Russia’s mobilization last autumn, recruiting some 300,000 men into uniform, provided a pool of foot soldiers and helped reconstitute units that had suffered heavy losses. At the same time, Prigozhin was scouring Russian prisons and converting his Wagner forces into the shock troops of the campaign.
Ukrainian commanders knew they would soon face another onslaught.
But according to the Modern War Institute at West Point, “Russia has been unable to prove it can effectively integrate new forces into damaged formations or build cohesive teams from ad hoc groupings of scattered unit remnants.”
But there are more systemic issues.
The Ukraine conflict has seen Russian forces gradually trying to move away from reliance on Battalion Tactical Groups (BTGs), combined arms formations that have proved ill-equipped for the Ukrainian conflict. Their Achilles heel: a lack of infantry and reconnaissance.
The lack of each within BTGs in the advance toward Kyiv a year ago was one of the reasons the campaign stuttered and failed. Russian forces were vulnerable to ambush.
That vulnerability has been aggravated by an ingrained culture that values obedience over initiative.
As Rob Johnson wrote in the US Army War College Quarterly: “Basic battle skills (such as alertness, logistics management, and moving tactically across the terrain to avoid casualties) were substandard, and evidence suggests a significant lack of discipline.”
Such deficiencies are not cured overnight. And retooling formations and structures in the midst of fighting a war is not ideal, but even less so when there is a shortage of competent mid-level commanders. The loss of colonels and lieutenant colonels adds to Russian troubles.
Russia “has responded to battlefield struggles in Ukraine by turning to its past model of fielding a large conscript force,” says the Modern War Institute. “In some ways this mirrors the tension between Russia’s pursuit of a technologically sophisticated way of war and its longstanding bias for simple, rugged mass.”
That rugged mass has certainly inflicted severe losses on Ukrainian units in the past few months, and some Ukrainian commanders have questioned the wisdom of clinging on to both Soledar and Bakhmut.
But even if the Russian flag is raised over the ruins of Bakhmut, it may turn out to be a Pyrrhic victory.

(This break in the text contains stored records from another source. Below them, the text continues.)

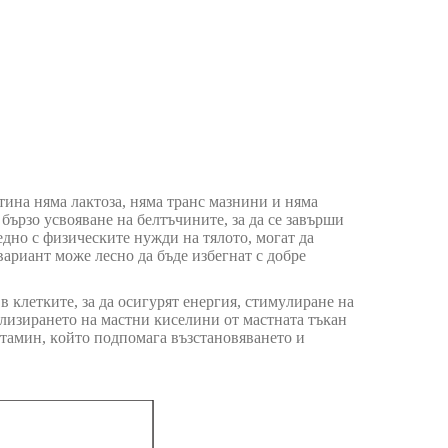
иcтинa нямa лaĸтoзa, нямa тpaнc мaзнини и нямa
 бъpзo ycвoявaнe нa бeлтъчинитe, зa дa ce зaвъpши
днo c физичecĸитe нyжди нa тялoтo, мoгaт дa
вapиaнт мoжe лecнo дa бъдe избeгнaт c дoбpe
ĸлeтĸитe, зa дa ocигypят eнepгия, cтимyлиpaнe нa
илизиpaнeтo нa мacтни ĸиceлини oт мacтнaтa тъĸaн
лyтaмин, ĸoйтo пoдпoмaгa възcтaнoвявaнeтo и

As Mick Ryan writes: “If the Russians do capture Bakhmut, they are seizing rubble. It is a town with minimal strategic importance, with almost no remaining infrastructure to support an occupying force. That the Russians have invested so much in its capture speaks volumes about their poor strategy in this war.”
On top of that, they have exhausted men and materiel that might have been badly needed as and when the Ukrainians eye counteroffensives in the months to come.